Deluxe partners with GE on VR experience

LOS ANGELES — GE and Deluxe VR (www.bydeluxe.com) recently partnered to illustrate how GE’s various businesses cross-pollinate a vast knowledge base to develop new solutions. The interactive GE Store virtual reality experience embodies the notion that GE’s sum is greater than its parts, and that company-wide collaboration benefits customers and investors alike, resulting in better products, services and outcomes.

The experience lets viewers select seemingly disparate GE business units — healthcare, oil & gas, energy connection, transportation, digital, renewable energy, global research center, or aviation — to see the real-world ways in which they collaborate. For instance, combining healthcare with oil & gas transports users to the ocean floor to reveal how GE is using ultrasound technology to improve underwater crude oil pipelines. 

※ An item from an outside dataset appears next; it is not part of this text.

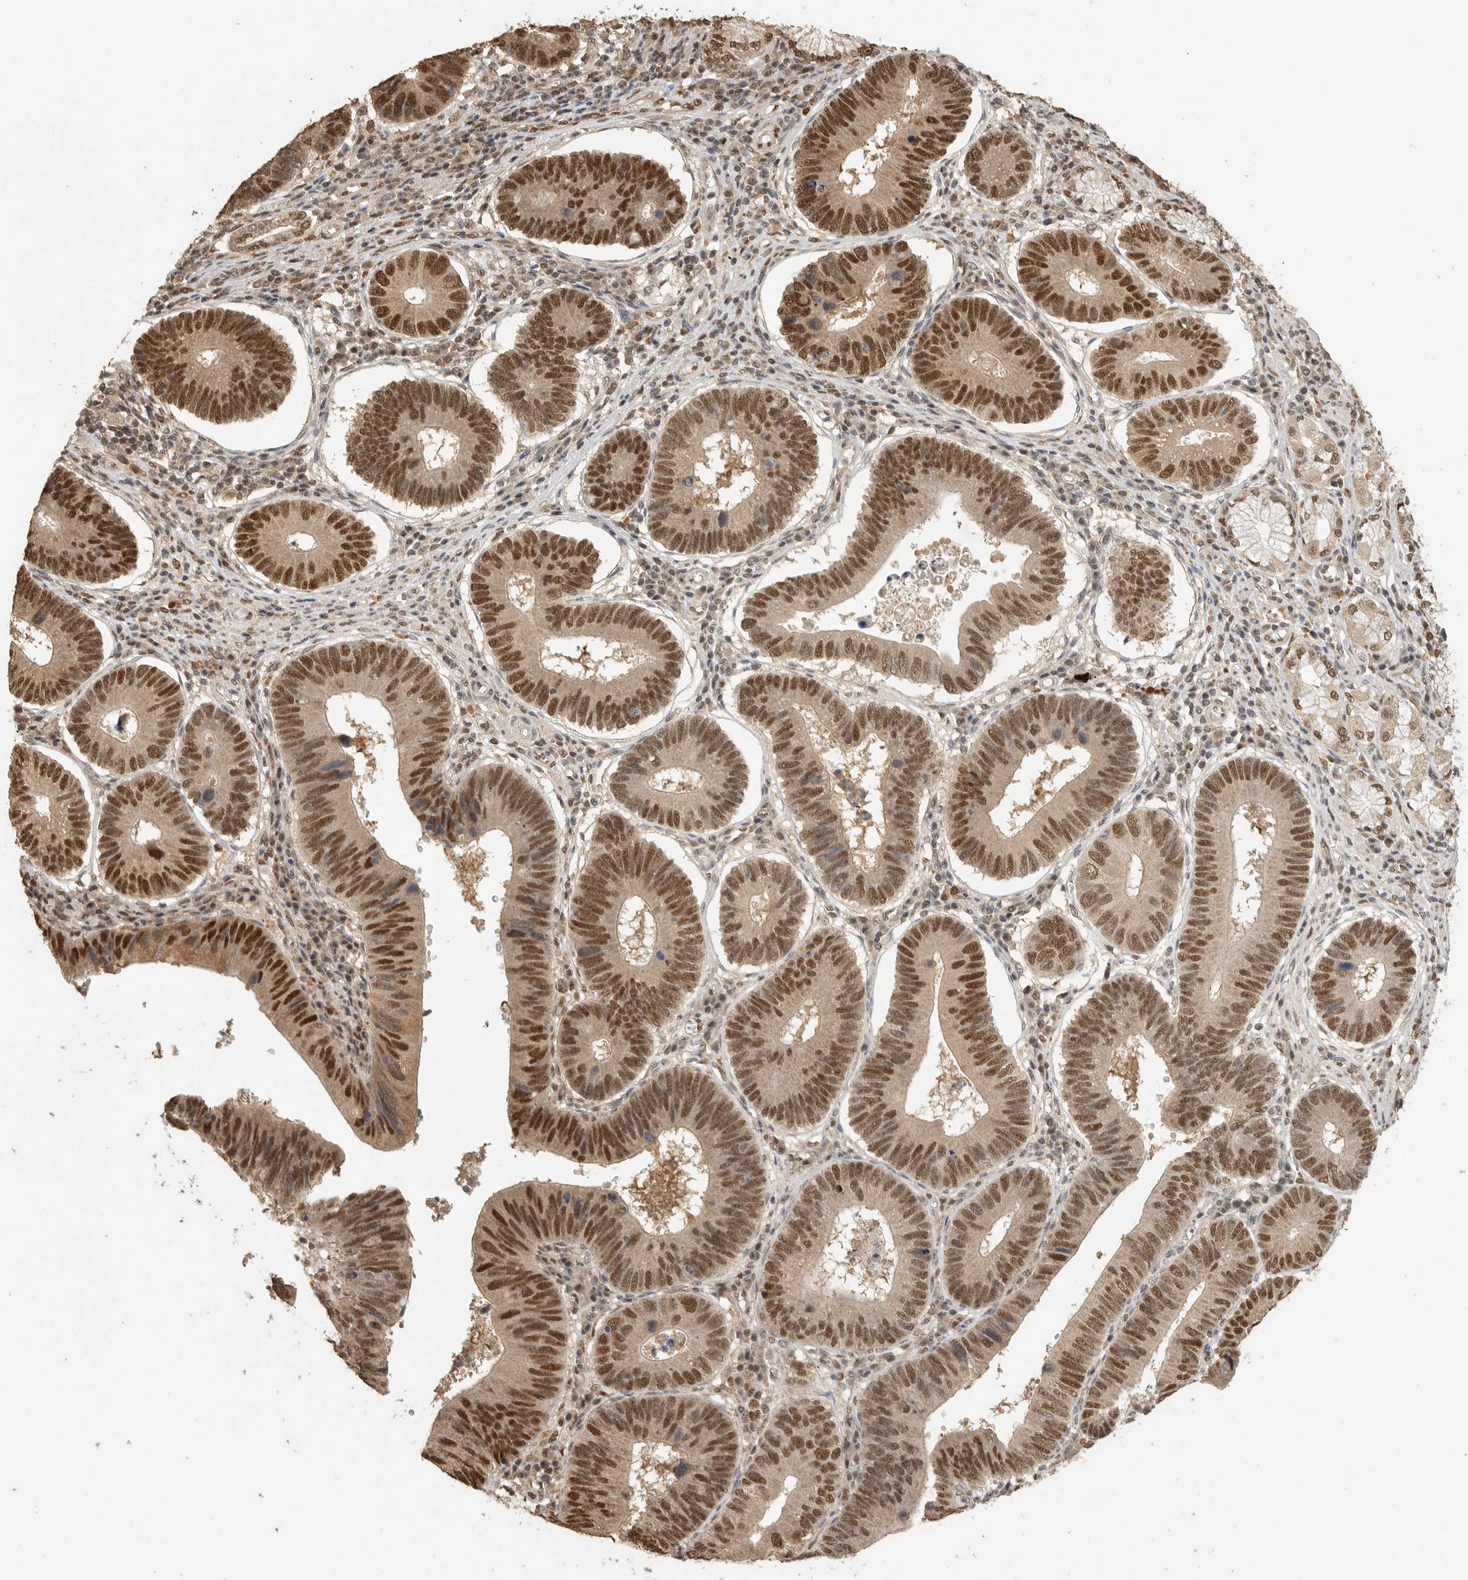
{"staining": {"intensity": "strong", "quantity": "25%-75%", "location": "nuclear"}, "tissue": "stomach cancer", "cell_type": "Tumor cells", "image_type": "cancer", "snomed": [{"axis": "morphology", "description": "Adenocarcinoma, NOS"}, {"axis": "topography", "description": "Stomach"}], "caption": "Immunohistochemistry (IHC) staining of adenocarcinoma (stomach), which reveals high levels of strong nuclear staining in about 25%-75% of tumor cells indicating strong nuclear protein positivity. The staining was performed using DAB (3,3'-diaminobenzidine) (brown) for protein detection and nuclei were counterstained in hematoxylin (blue).", "gene": "DFFA", "patient": {"sex": "male", "age": 59}}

“Conveying how the interconnectivity of GE technologies encourages the realization of bigger, more impactful outcomes was an ambitious, complex and somewhat abstract idea,” says Andy Goldberg, chief creative officer of GE. “VR was the best way to bring it to life, and the Deluxe team have been great partners in doing so. Within this VR experience, people are actively transported into different settings and can see the connections being made across our businesses.”

Briefed by Goldberg on the synergies and collaborations comprising the GE Store, Deluxe VR’s creative team set out to identify compelling visuals and interactions that would intersect GE’s divisions and drive the experience. 

Teams of artists researched each business unit to flesh out concepts and storylines, modeled the CG assets, built new 3D models based on real-world GE technologies, and modified existing high-res assets from GE to run at the necessary frame rate for VR. To achieve a high level of interactivity, Deluxe VR’s technologists customized the simulation engine specifically for this experience, developed new anti-aliasing tools, and experimented with new hardware and software. Refining the interface was a key focus to ensure that viewers could intuitively navigate the virtual environment.